[NetBehaviour] Music, moons apart

Alan Sondheim sondheim at gmail.com
Fri Jan 26 22:24:14 CET 2018

Hi Johannes, we're in NY but a somewhat quick reply. I've played sarinda,
it's even on one of my recordings (forget which), is related also to the
The one I had was from Baluchistan and was amazingly decorated. Azure and I
gave it to the National Music Museum in South Dakota, which is the main
such place in the U.S.; it's well taken care of there.
It was a unique instrument and probably dated from the early 20th- century.
They're hard to date. They're also hard to play!
The writing came out of really thinking about what I do, and that, for me,
the sound/music is connected to philosophy, to difficulty; it's not exalted
playing but a form of work I learn from, especially the places that tend to
open up.
Thanks! , Alan

On Fri, Jan 26, 2018 at 11:21 AM, Johannes Birringer <
Johannes.Birringer at brunel.ac.uk> wrote:

> Alan
> you seem to be walking by the crackling fires or waves of something, river
> or burning pathway,
> but your early lines in the text on music and instruments, and what i
> always considered your love for and curiosity
> in instruments, made me think of you / of the other day.
> I was in Houston and one quiet morning went to the Asia Society, a small
> marvel of a museum, and there they
> had a fascinating exhibition on view, upstairs, i was nearly all alone and
> walked around " ART & ISLAM THROUGH TIME & PLACE".
> I saw an instrument there that amazed me.
> A Sarinda, carved from a single piece of wood, with stretched animal hide,
> strung with gut, the instrument looked old and a little brittle
> (created in India I believe), it is played with a bow, the wall text tells
> us.  There is also an epigraph on the wall, nearby -
>  'Should the moon meet us apart / May the Sun find us together'
> but it turned out to be by an Egyptian artist, not connected to the
> Sarinda.  Have you played one, and if this one was several hundreds of
> years old, how would it sound?
> The exhibit, if you are interested, features more than 100  works of art,
> and showcases the long history, vast geographic expanse, and amazing
> diversity of works of art in the Islamic world.
> Two factors distinguish this exhibition: first, the inclusion of works
> from Southeast Asia and East and West Africa, areas largely overlooked in
> most exhibitions of Islamic art; and second, modern and contemporary works
> are featured side-by-side with historic objects.
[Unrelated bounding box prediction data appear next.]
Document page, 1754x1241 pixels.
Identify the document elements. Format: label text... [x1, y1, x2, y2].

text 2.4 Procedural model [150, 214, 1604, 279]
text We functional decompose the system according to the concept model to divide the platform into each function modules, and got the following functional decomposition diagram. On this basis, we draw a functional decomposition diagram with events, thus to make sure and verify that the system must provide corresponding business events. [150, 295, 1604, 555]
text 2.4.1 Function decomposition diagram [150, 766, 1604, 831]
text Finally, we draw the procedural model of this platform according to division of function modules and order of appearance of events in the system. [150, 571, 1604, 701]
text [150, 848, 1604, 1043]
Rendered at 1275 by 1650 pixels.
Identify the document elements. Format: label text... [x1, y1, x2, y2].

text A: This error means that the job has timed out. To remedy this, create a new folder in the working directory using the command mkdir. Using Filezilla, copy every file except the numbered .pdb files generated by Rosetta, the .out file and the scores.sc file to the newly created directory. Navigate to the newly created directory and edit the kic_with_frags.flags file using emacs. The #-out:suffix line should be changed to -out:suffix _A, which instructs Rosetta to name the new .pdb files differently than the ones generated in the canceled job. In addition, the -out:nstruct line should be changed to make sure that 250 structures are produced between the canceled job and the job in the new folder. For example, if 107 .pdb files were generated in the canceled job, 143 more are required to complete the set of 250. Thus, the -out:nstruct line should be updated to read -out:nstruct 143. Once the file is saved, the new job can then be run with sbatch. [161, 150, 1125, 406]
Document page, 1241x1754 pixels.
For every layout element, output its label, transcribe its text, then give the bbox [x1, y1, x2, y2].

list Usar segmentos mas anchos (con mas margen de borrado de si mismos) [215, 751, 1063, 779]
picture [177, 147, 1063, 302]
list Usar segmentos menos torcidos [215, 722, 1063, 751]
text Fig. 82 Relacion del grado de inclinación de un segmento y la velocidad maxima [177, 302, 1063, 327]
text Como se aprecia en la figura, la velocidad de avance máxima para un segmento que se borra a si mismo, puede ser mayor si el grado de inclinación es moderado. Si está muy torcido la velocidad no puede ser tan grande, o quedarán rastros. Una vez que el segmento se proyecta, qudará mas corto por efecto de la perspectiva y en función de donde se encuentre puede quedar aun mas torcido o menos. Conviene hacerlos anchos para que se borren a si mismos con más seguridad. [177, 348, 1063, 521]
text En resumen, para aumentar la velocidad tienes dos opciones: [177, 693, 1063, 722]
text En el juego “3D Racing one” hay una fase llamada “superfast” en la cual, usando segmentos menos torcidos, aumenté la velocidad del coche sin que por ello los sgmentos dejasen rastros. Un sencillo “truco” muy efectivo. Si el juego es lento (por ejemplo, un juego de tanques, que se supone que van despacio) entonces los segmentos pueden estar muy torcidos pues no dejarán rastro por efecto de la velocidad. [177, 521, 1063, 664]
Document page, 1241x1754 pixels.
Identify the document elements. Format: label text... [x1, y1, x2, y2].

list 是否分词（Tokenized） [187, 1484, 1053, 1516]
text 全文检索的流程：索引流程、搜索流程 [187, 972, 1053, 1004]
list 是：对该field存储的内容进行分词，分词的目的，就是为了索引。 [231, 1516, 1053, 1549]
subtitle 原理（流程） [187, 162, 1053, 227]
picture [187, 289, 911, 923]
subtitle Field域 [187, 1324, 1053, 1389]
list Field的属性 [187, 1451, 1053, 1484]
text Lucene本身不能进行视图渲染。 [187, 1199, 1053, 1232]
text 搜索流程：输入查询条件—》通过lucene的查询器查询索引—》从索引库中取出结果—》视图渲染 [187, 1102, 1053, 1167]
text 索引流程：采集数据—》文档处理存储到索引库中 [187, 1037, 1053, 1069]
Works in the exhibition
> cover nearly all media, ranging from carpets to dress to jewelry, ceramics,
> glass, metal, paintings, prints, calligraphy and photographs. (museum
> website)
> https://asiasociety.org/texas/exhibitions/wondrous-worlds-
> art-islam-through-time-place
> with regards
> Johannes Birringer
> ________________________________________
>  Alan Sondheim [sondheim at panix.com]     Sent: 23 January 2018 23:49
> http://www.alansondheim.org/uv24.jpg
> http://www.alansondheim.org/parlorrain.mp3
> http://www.alansondheim.org/uv14.jpg
> I create music because I find music a problem.
> I play thinking about that problem, that set of problems.
> For example, embodiment and sound.
> For example, thought and sound.
> Or the obdurate in music, or what constitutes attention.
> Or the withdrawal of attention, and then, procedures.
> Or not procedures but unconscious choice.
> Which then returns to procedures and a kind of exhaustion.
> Or the instrument itself, instruments themselves.
> And what constitutes the tending of these instruments.
> What constitutes their embodiment and sound.
> And what of the thinking of these instruments.
> Their obdurate.
> The attentiveness necessary for the production of sound.
> And what are the channels of sound through and around them.
> What of their relation to us, their beings to us.
> The semiotics of sound which is always already behind us.
> The semiotics of silence which is always before us.
> The sound which is yet to be produced.
> The memory of sound which has been produced.
> The memory of structure and of structures of structures.
> The attentiveness to that memory.
> The withdrawal of attentiveness from that memory.
> And the unwieldiness of this situation.
> Or these situations.
> And the obdurate or dynamics of that unwieldiness.
> So there is this set of problems and pleasure plays no part.
> Or pleasure or unpleasure surrounds this set.
> Surrounds this set as forgotten or as a diacritical mark.
> The mark which tethers the music to the social or example.
> Or to accomplishment for example.
> Or the lack of accomplishment.
> Or the aegis of failure or success.
> So that I am not a musician or am a faux musician.
> Or am a musician manque or a failed musician.
> Or someone walking near a parapet in the fog.
> The walkway along the bank of a nighttime river.
> The sound of the water moving slowly.
> The lights by which I insist this is not a program.
> Nor programmatic music nor a lyric.
> It is a walk by the Thames on a rainy night.
> It is March 1824 and the moon is new.